REVISTA CRIAÇÃO

JUDICIÁRIO, JUIZES E MÍDIA

Semana passada a imprensa mostrou à exaustão a discussão entre Gilmar Mendes e Joaquim Barbosa durante uma sessão do STF. Não demorou muito para que algumas pessoas passassem a defender a tese de que a exibição dos julgamentos deveria ser proibida.

A publicidade é um princípio constitucional que se aplica em geral a toda atividade estatal (art. 37, da CF/88). Também é um princípio que se aplica ao processo judicial (art. 93, IX, da CF/88).
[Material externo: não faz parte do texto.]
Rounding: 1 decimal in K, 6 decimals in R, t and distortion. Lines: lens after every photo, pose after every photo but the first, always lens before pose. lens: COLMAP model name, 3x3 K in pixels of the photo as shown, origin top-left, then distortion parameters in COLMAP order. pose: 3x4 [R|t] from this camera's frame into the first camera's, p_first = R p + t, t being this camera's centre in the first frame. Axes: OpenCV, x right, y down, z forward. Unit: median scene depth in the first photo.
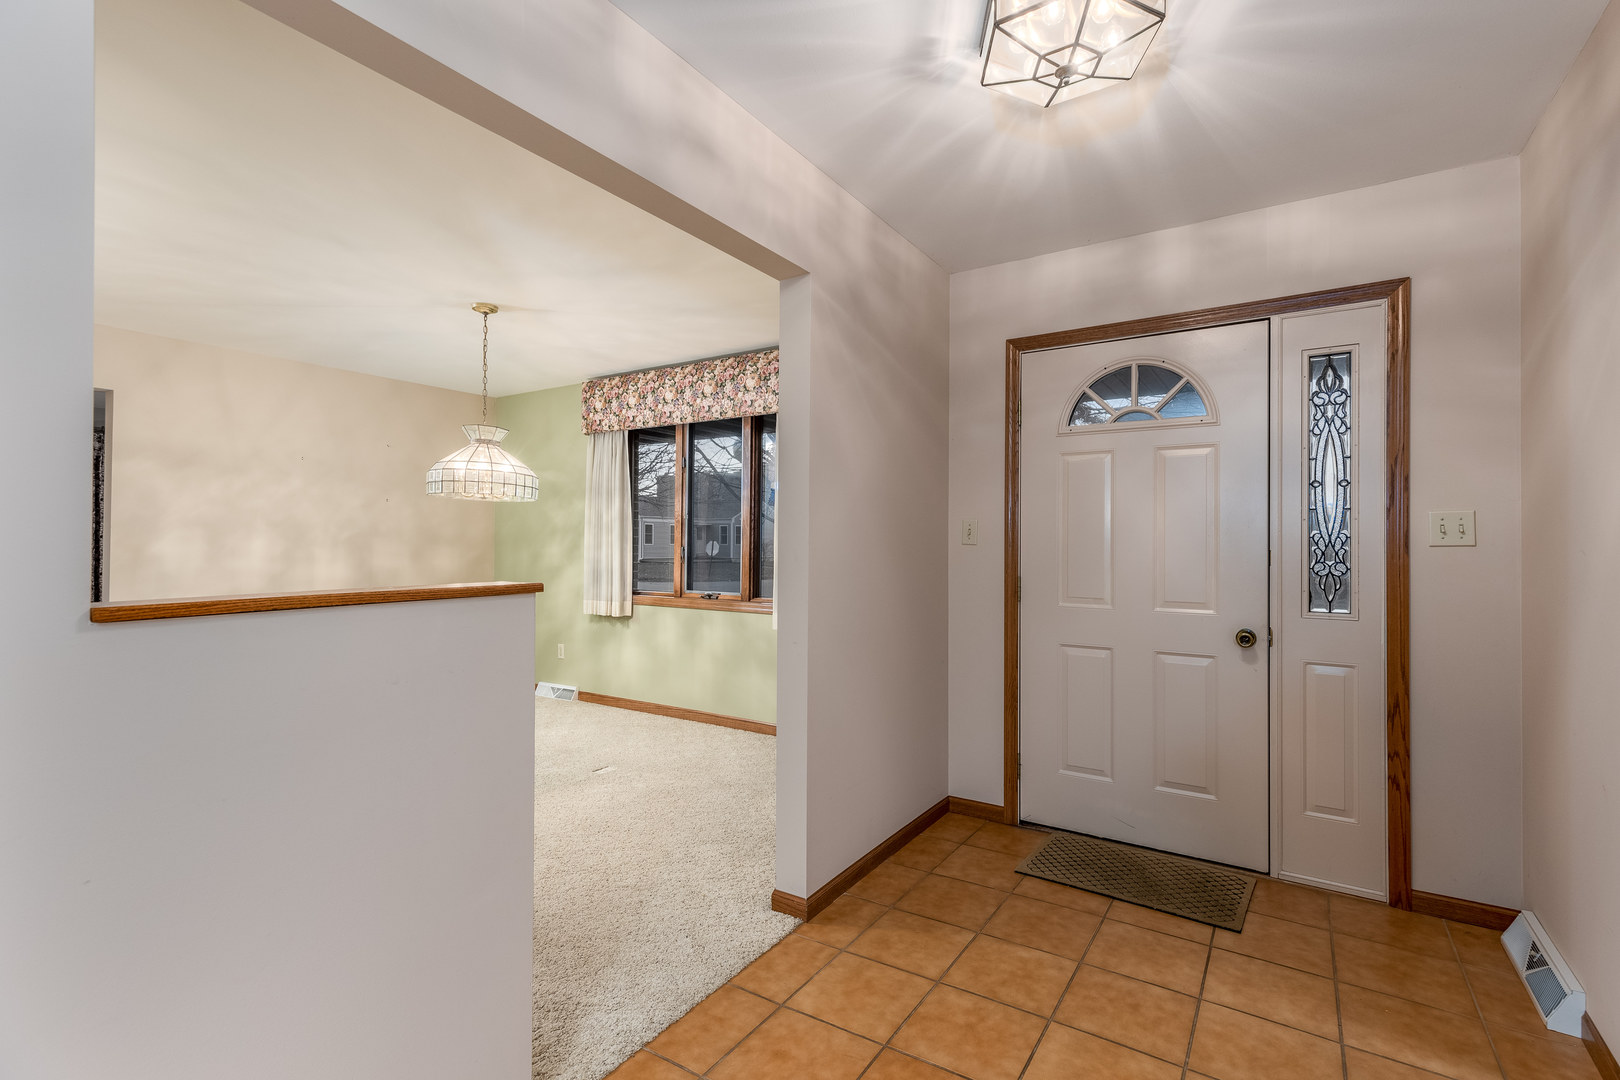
lens RADIAL K [[729.5, 0, 819.4], [0, 729.5, 540.4], [0, 0, 1]] dist [-0.000445, 0.000182]
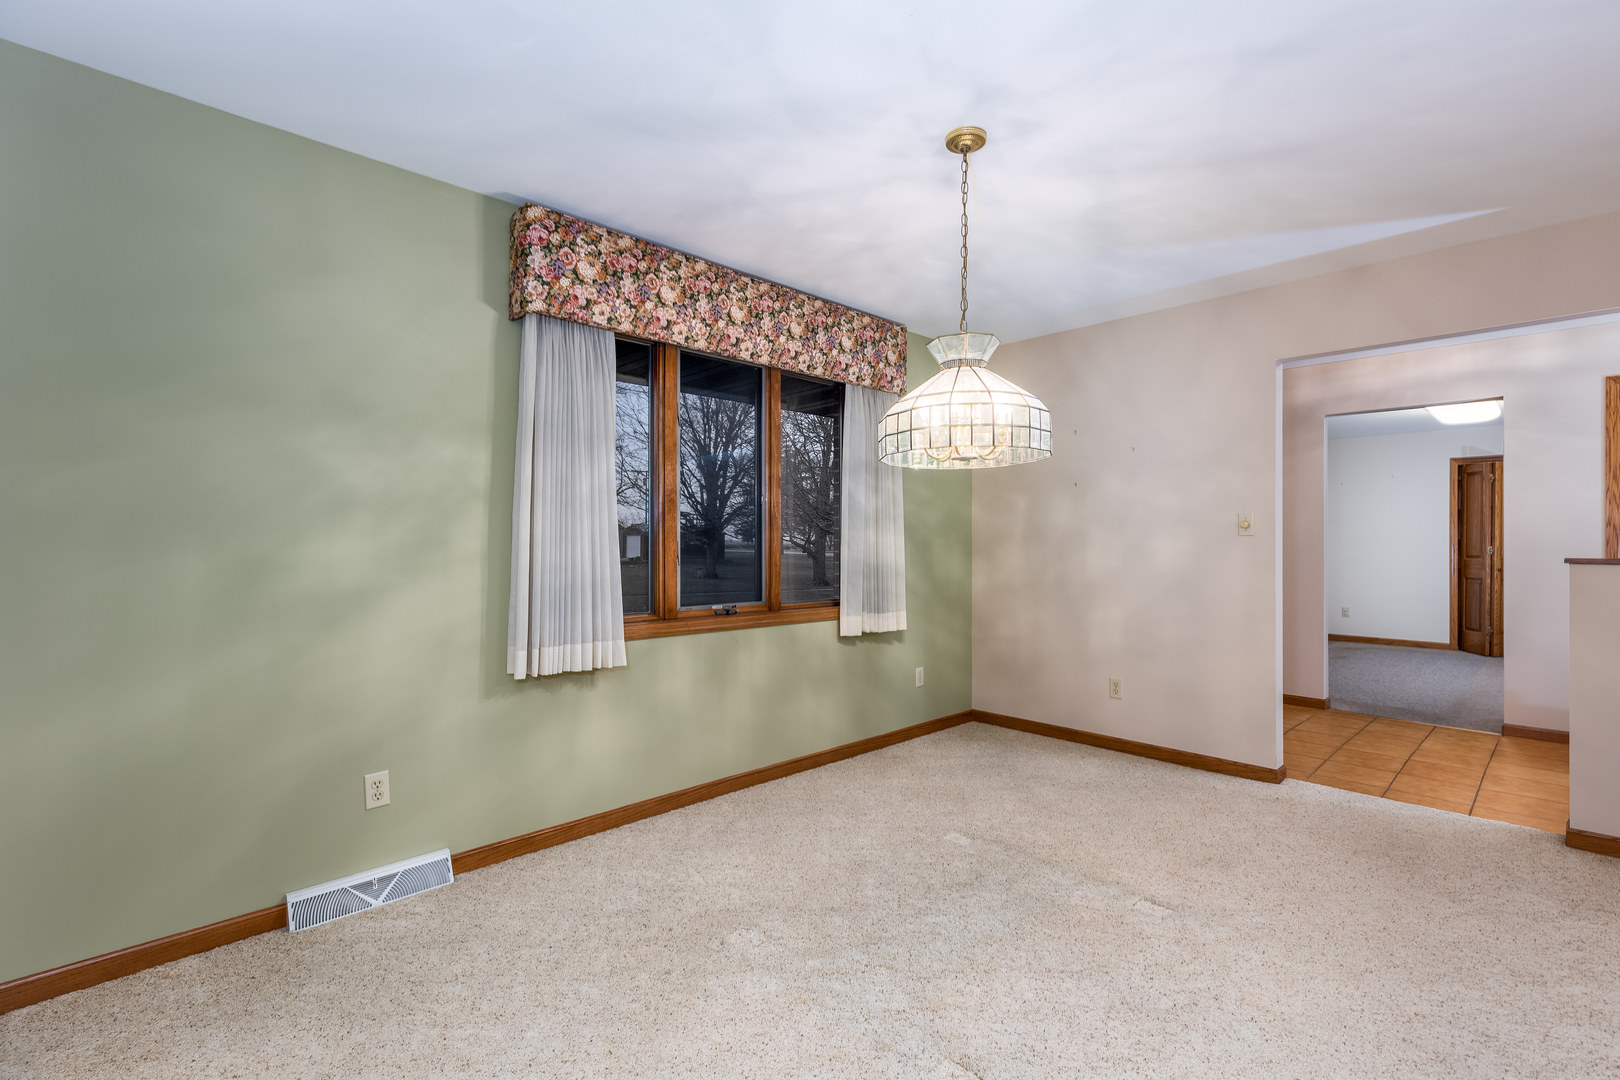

No Brasil a regra é a publicidade dos atos judiciais, o segredo de justiça é exceção. As hipóteses de segredo de justiça são definidas por Lei (art. 155 e 444 do CPC). O Juiz também tem o poder/dever de atribuir segredo ao processo quando as partes requererem e fundamentarem satisfatoriamente a oportunidade e conveniência da medida.
Portanto, em geral a divulgação pela imprensa de decisões judiciais proferidas nos processos judiciais não é ilegal. Também não é ilegal a exibição das sessões em que estas decisões são tomadas pelos Juizes. Somente é ilegal publicar decisões proferidas em processos sujeitos ao segredo de justiça e das sessões em que os mesmos sejam submetidos a julgamento.
O aperfeiçoamento da democracia exige a maior transparência possível do Judiciário. Esta sempre foi uma reivindicação da sociedade.
Há uma diferença, entretanto, entre a necessária publicidade dos atos judiciais (regra legal) e a superexposição de alguns juizes na mídia. Gilmar Mendes, por exemplo, tem dado péssimos exemplos de abuso na mídia.
O Juiz, Desembargador ou Ministro do STF deve proferir decisões nos processo e não na frente das câmeras de televisão. Compete ao magistrado julgar apenas os casos concretos lhe submetidos à apreciação. As hipóteses formuladas pelos jornalistas não podem ser decididas em público nem mesmo pelo Presidente do STF. A missão constitucional do Poder Judiciário é preservar a legalidade não interferir na política ou na definição de prioridades públicas (algo que compete ao Poder Executivo e ao Poder Legislativo).

Os juizes também são responsáveis pelos abusos que cometem. Mas até o presente momento ninguém teve a coragem de tentar responsabilizar o Presidente do STF por causa de sua mania de aparecer constantemente na mídia.